That's Not ASP!
If you're familiar with classic ASP or ADO, you might be wondering how your good old Recordset fits into all this.
Although the actual ADODB Recordset is a thing of the past, the concept is still there. In essence, a DataReader is simply a Recordset that uses a forward-only cursor, whereas the DataSet is a Recordset that uses a scrollable or dynamic cursor. The new ADO.NET objects are a bit more functional, of course, but the basic functionality is similar.

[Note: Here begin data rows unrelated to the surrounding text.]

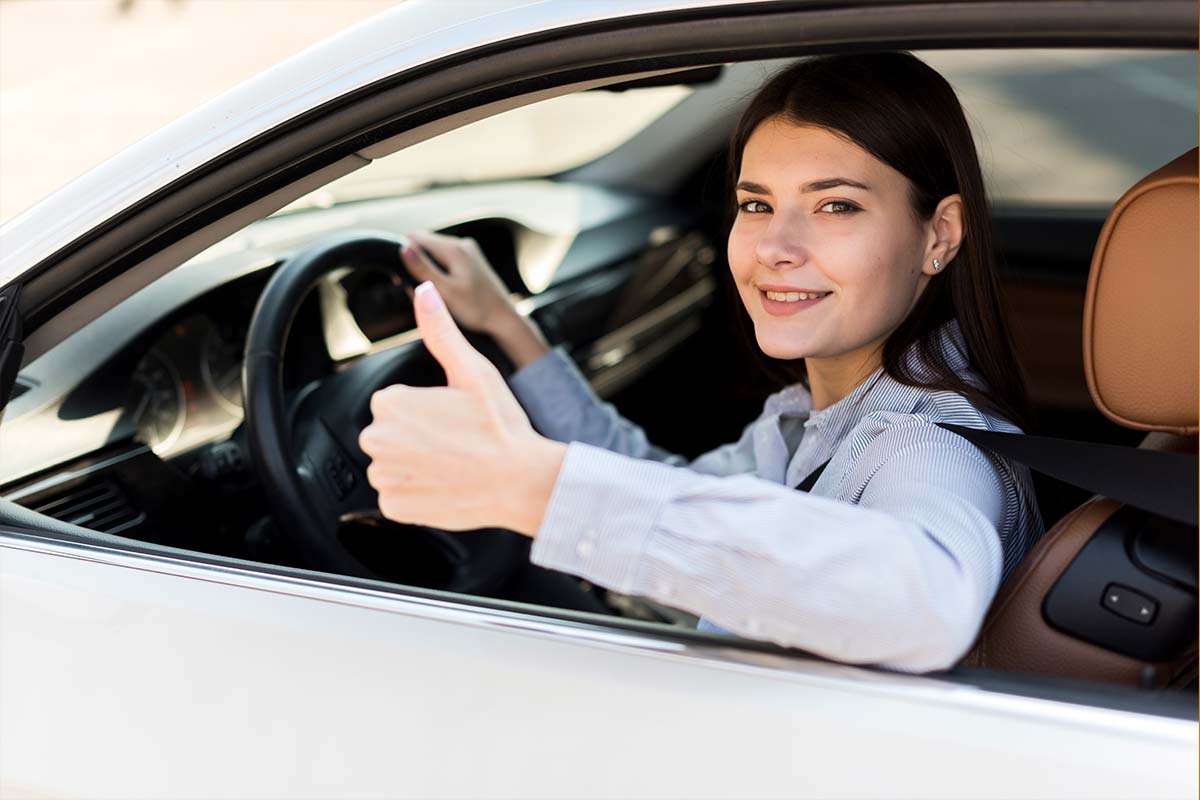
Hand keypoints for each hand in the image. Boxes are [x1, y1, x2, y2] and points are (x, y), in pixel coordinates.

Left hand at [359, 281, 565, 535]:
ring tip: (452, 463)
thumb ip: (440, 331)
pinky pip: (396, 497)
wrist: (521, 481)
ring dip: (413, 466)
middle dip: (415, 437)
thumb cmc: (501, 426)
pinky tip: (445, 484)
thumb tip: (423, 290)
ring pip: (391, 465)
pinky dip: (416, 494)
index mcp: (391, 404)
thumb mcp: (473, 371)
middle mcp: (378, 440)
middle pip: (389, 434)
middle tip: (456, 442)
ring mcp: (385, 477)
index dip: (425, 410)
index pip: (394, 403)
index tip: (452, 419)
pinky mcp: (395, 508)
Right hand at [399, 230, 519, 335]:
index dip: (403, 253)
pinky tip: (443, 289)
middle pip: (425, 243)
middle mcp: (462, 244)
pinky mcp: (471, 261)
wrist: (504, 319)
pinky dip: (439, 272)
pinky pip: (446, 260)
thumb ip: (423, 269)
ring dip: (427, 268)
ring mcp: (468, 252)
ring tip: (431, 291)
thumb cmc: (477, 309)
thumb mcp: (445, 291)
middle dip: (415, 262)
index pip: (415, 236)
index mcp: (454, 249)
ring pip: (435, 253)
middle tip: (415, 288)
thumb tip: (403, 249)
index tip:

When working with a Recordset, regardless of the cursor type, you are continuously connected to the database, which requires locks on the data. This can be rather inefficient, especially if you have many concurrent users. The DataSet is a completely disconnected data store, which means you simply grab the data from the database and you're off and running; no need to maintain a connection to the database, no need to lock the data. In addition, the DataSet can represent much more about a data store than simply its data. As you learned today, DataSets can contain multiple tables (which is impossible with Recordsets), relationships, and mappings. This is a powerful new model for dealing with data, and might eliminate some database woes that were present with traditional ADO. All that functionality can come at a price, however. Therefore, you also have the OleDbDataReader, which more closely resembles the Recordset. The difference is that the former is completely object-oriented, and deals with type-safe data.
The OleDbConnection and OleDbCommand objects are very similar to the ADODB Connection and Command objects from traditional ADO, so you should feel fairly comfortable transitioning to them. Concepts that existed in classic ASP, such as transactions and parameter objects, still exist in ASP.NET. In fact, in Day 12, we'll examine these in more detail.
Although there are many differences between classic ADO and ADO.NET, there are also many similarities that will aid developers familiar with classic ADO. A large number of the changes in ADO.NET are simply to make the data model more coherent, flexible, and powerful.